Required actions -
1: In the Pinoso blog post below, rewrite the paragraph beginning "Pinoso mines salt" in a shorter form that keeps its main facts.
2: Carry on writing the Pinoso blog post from the point where it currently ends.

Extract provided -
★ ★ ★ ★
Sunday, September 27, 2015

Absent minded

Today we took part in the day of the absent Pinosero. 

Pinoseros are people who were born in Pinoso. The idea of the day is that it celebrates the locals who, for one reason or another, no longer live here. Each year some of them make the journey back to Pinoso to meet with friends and family or just to renew acquaintance with the town. Those who will never come back are remembered too.

The day included an official welcome, a presentation about the local salt workings and then a trip, by coach, to the top of Cabezo to have a look the actual installations on the ground before travelling back to town for a quick church service, a group photo and a meal.

Pinoso mines salt, a lot of salt but there's not a mineshaft, pick or shovel to be seen. One of the local topographic features is a rounded, dome like, hill which stands about 320 metres above the general terrain and whose summit is at something like 890 metres above sea level at Alicante. It's a salt dome. Millions and millions of tons of Triassic salt that have squeezed up through the surrounding rocks. Nowadays a mining company injects water into the ground, dissolves out some of the salt and sends it down a 53km gravity fed pipeline to Torrevieja. There the brine is added to the salt lagoons, filled with already salty water from the Mediterranean. The Pinoso brine ups the concentration of salt in the water so, when the water is evaporated away, they are left with tons of salt ready for road gritting, the chemical industry and other industrial uses.

To be honest I've been to much more exciting salt workings where huge trucks work underground or where salty white miners work with picks and wooden wheelbarrows (well in front of tourists they do) but this was interesting because it was on home turf. Something that we'd not done either before.
★ ★ ★ ★
Recorded data -
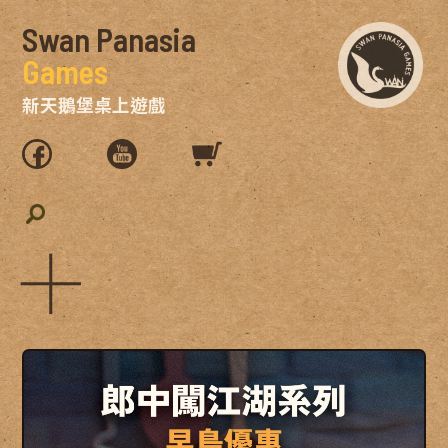
Swan Panasia
Games
新天鵝堡桌上遊戲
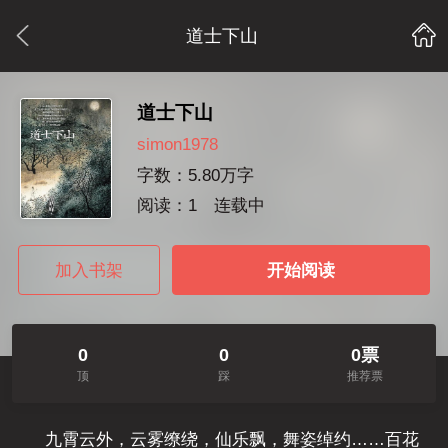
道士下山
道士下山
simon1978
字数：5.80万字
阅读：1
连载中
加入书架
开始阅读
0
0
0票
顶
踩
推荐票
九霄云外，云雾缭绕，仙乐飘，舞姿绰约……百花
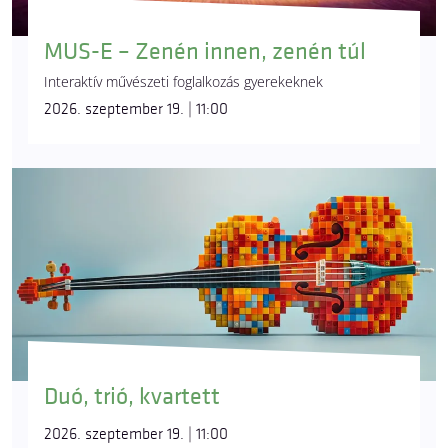
MUS-E – Zenén innen, zenén túl
Interaktív művészeti foglalkozás gyerekeknek
2026. szeptember 19. | 11:00
Duó, trió, kvartett
2026. szeptember 19. | 11:00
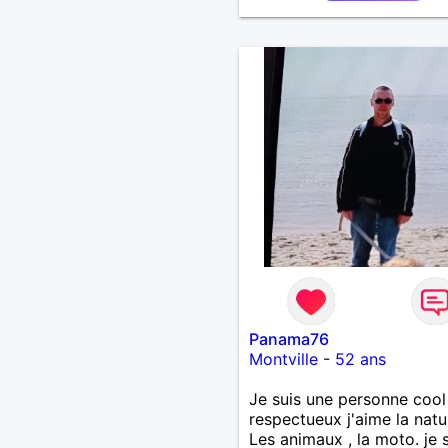
Panama76
Montville
-
52 ans
Je suis une personne cool 
respectueux j'aime la natu
Les animaux , la moto. je s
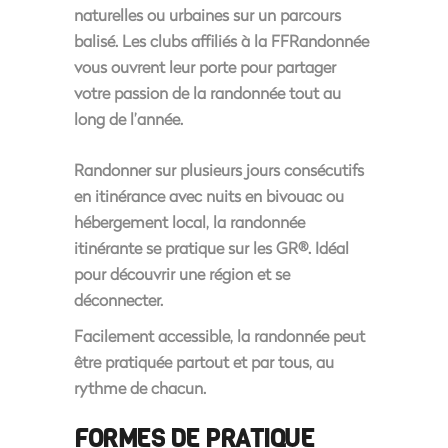
naturelles ou urbaines sur un parcours
balisé. Les clubs affiliés à la FFRandonnée
vous ouvrent leur porte pour partager
votre passion de la randonnée tout au
long de l’année.
Randonner sur plusieurs jours consécutifs
en itinérance avec nuits en bivouac ou
hébergement local, la randonnée
itinérante se pratique sur les GR®. Idéal
pour découvrir une région et se
déconnecter.
Facilement accessible, la randonnée peut
être pratiquée partout et par tous, au
rythme de chacun.
FORMES DE PRATIQUE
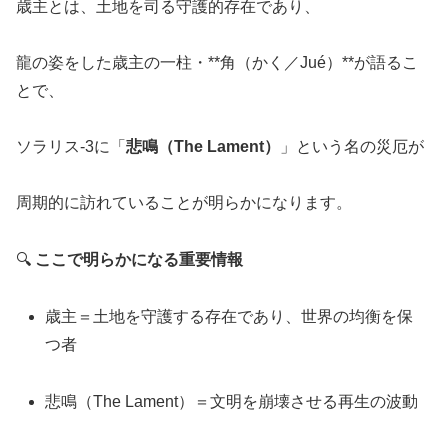
歳主とは、土地を司る守護的存在であり、
龍の姿をした歳主の一柱・**角（かく／Jué）**が語るこ
とで、
ソラリス-3に「
悲鳴（The Lament）
」という名の災厄が
周期的に訪れていることが明らかになります。
🔍
ここで明らかになる重要情報
歳主＝土地を守護する存在であり、世界の均衡を保
つ者
悲鳴（The Lament）＝文明を崩壊させる再生の波動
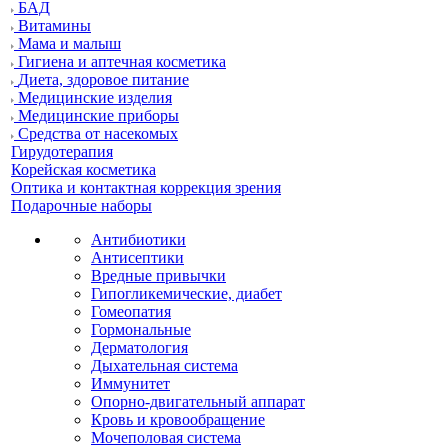
БАД
Витамины
Мама и малыш
Гигиена и аптечная косметика
Диета, здоровое питание
Медицинские изделия
Медицинские приборы
Средства от насекомых
Гирудотерапия
Корейская косметика
Оптика и контактная коррекция зрения
Подарочные наборы
Антибиотики
Антисептики
Вредные привычки
Гипогликемические, диабет
Гомеопатия
Гормональные
Дерматология
Дыхательная система
Иммунитет
Опорно-двигательный аппарат
Кровь и кровообращение
Мочеполовая система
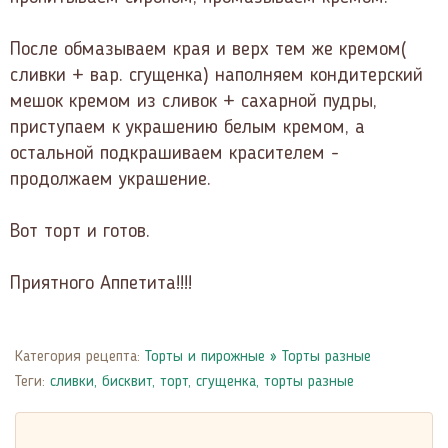
После обмазываем края и верх тем же кремом(
сливки + вар. сгущенка) наполняем кондитерский
мешок кремом из сливок + сахарной пудры,
приступаем к украшению белым кремом, а
остальной подкрашиваем красителем -
продолжаем украшение.
Вот торт и готов.
Приятного Аппетита!!!!
Категория рецепта:
Торты и пирожные
»
Торты разные
Теги:
сливки
,
бисквит
,
торт
,
сгущенка
,
торты разные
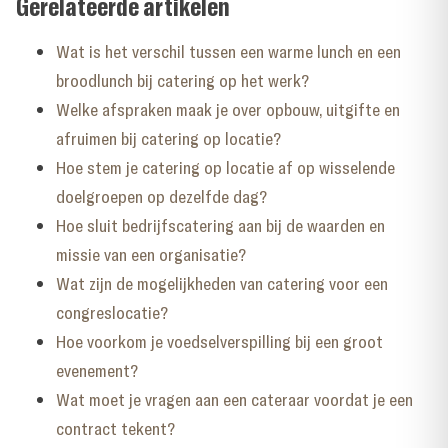
Gerelateerde artikelen
Wat is het verschil tussen een warme lunch en een
broodlunch bij catering op het werk?
Welke afspraken maak je over opbouw, uitgifte en
afruimen bij catering op locatie?
Hoe stem je catering op locatie af op wisselende
doelgroepen op dezelfde dag?
Hoe sluit bedrijfscatering aan bij de waarden en
missie van een organisatie?
Wat zijn de mogelijkheden van catering voor een
congreslocatie?
Hoe voorkom je voedselverspilling bij een groot
evenement?
Wat moet je vragen aan een cateraar voordat je een
contract tekent?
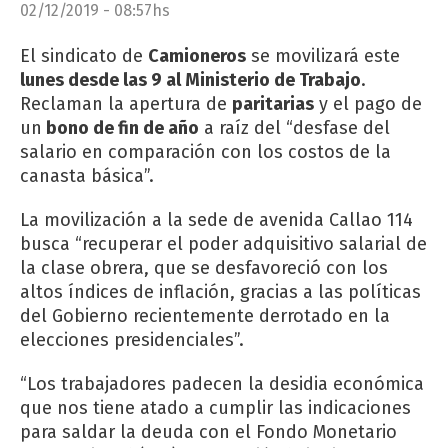
02/12/2019 - 08:57hs
El sindicato de
Camioneros
se movilizará este
lunes desde las 9 al Ministerio de Trabajo
.
Reclaman la apertura de
paritarias
y el pago de
un
bono de fin de año
a raíz del “desfase del
salario en comparación con los costos de la
canasta básica”.
La movilización a la sede de avenida Callao 114
busca “recuperar el poder adquisitivo salarial de
la clase obrera, que se desfavoreció con los
altos índices de inflación, gracias a las políticas
del Gobierno recientemente derrotado en la
elecciones presidenciales”.
“Los trabajadores padecen la desidia económica
que nos tiene atado a cumplir las indicaciones
para saldar la deuda con el Fondo Monetario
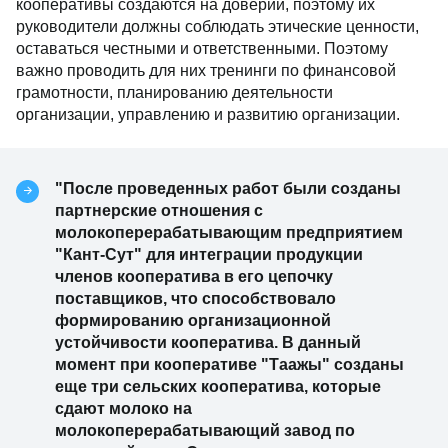
кооперативы создаются на доверии, поэтому их
руководители должны соблюдать этические ценности,
оставаться честными и ответственными. Поэтому
важно проводить для них тренинги по финансовой
грамотности, планированию деятельности
организации, управлению и развитию организации.
"После проведенных работ были созданы
партнерские отношения с
молокоперерабатывающим предприятием
"Кант-Сут" для интеграции продукции
членов кооператива в его цепочку
поставщиков, что способствовало
формированию организационной
устойчивости кооператива. В данный
момент при кооперативе "Таажы" созданы
еще три сельских кооператива, которые
сдают молоко на
молокоперерабатывающий завод по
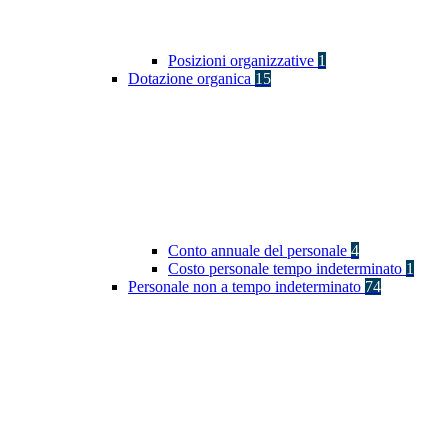
Posizioni organizzative
1
Dotazione organica
15
Conto annuale del personale
4
Costo personale tempo indeterminato
1
Personale non a tempo indeterminato
74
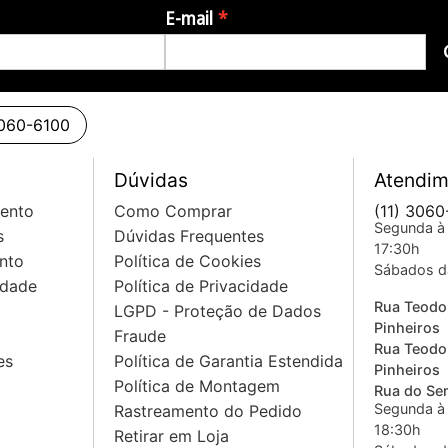
E-mail
3060-6100
Dúvidas
Atendim
mento
Como Comprar
(11) 3060
Segunda à 
s
Dúvidas Frequentes
17:30h
nto
Política de Cookies
Sábados d
idade
Política de Privacidade
Rua Teodo
LGPD - Proteção de Dados
Pinheiros
Fraude
Rua Teodo
es
Política de Garantia Estendida
Pinheiros
Política de Montagem
Rua do Sem
Segunda à 
Rastreamento do Pedido
18:30h
Retirar em Loja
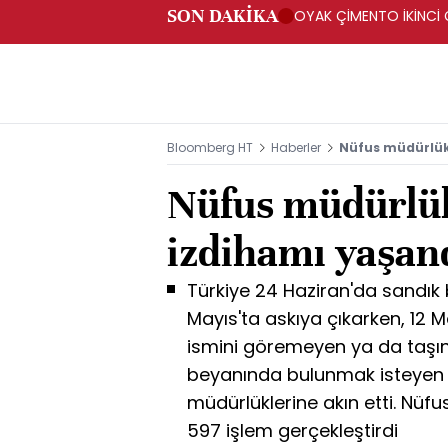
SON DAKİKA
OYAK ÇİMENTO İKİNCİ Ç
Bloomberg HT
Haberler
Nüfus müdürlük
Nüfus müdürlü
izdihamı yaşan
Türkiye 24 Haziran'da sandık 
Mayıs'ta askıya çıkarken, 12 Ma
ismini göremeyen ya da taşı
beyanında bulunmak isteyen 
müdürlüklerine akın etti. Nüfu
597 işlem gerçekleştirdi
★ ★ ★ ★
Activity answers -
1: Pinoso produces a great deal of salt, yet no mineshaft or mining tools are visible. A rounded, dome-like hill rises about 320 meters above the surrounding land, with its summit at roughly 890 meters above sea level at Alicante. It is a salt dome made of millions of tons of Triassic salt that pushed up through the surrounding rocks. A mining company injects water into the ground to dissolve some of this salt and sends the brine down a 53 km gravity-fed pipeline to Torrevieja. There it is added to salt lagoons that already hold salty Mediterranean water. The extra brine raises the salt concentration, so evaporation leaves tons of salt for road gritting, the chemical industry and other industrial uses.

2:
The meal wasn't bad. Mass catering and a very normal sort of menu but the rabbit stew, the gazpacho, I had was good and Maggie said her rice, rabbit and snail paella, was good enough too. The company was excellent. We had gone with a couple of recently arrived Britons but otherwise we were, obviously enough, surrounded by Spaniards and they seemed more than happy to chat with us. There were a couple of quite impish chaps sitting opposite who must have been studying irony at the University of the Third Age and were  determined to try out some of the things they had learned.

So, about seven hours after we started we came home. Fatter and more knowledgeable about local geography, geology and industry and, rather surprisingly, grasping one of the group photos.

Friday, September 25, 2015

Thick cut marmalade

I met Maggie as she left work today and on the way home we went food shopping. Maggie told me we were saving money because she had some sort of customer loyalty voucher. I suspect we may have saved more by not going in the shop at all though following my plan to its logical conclusion we would starve to death.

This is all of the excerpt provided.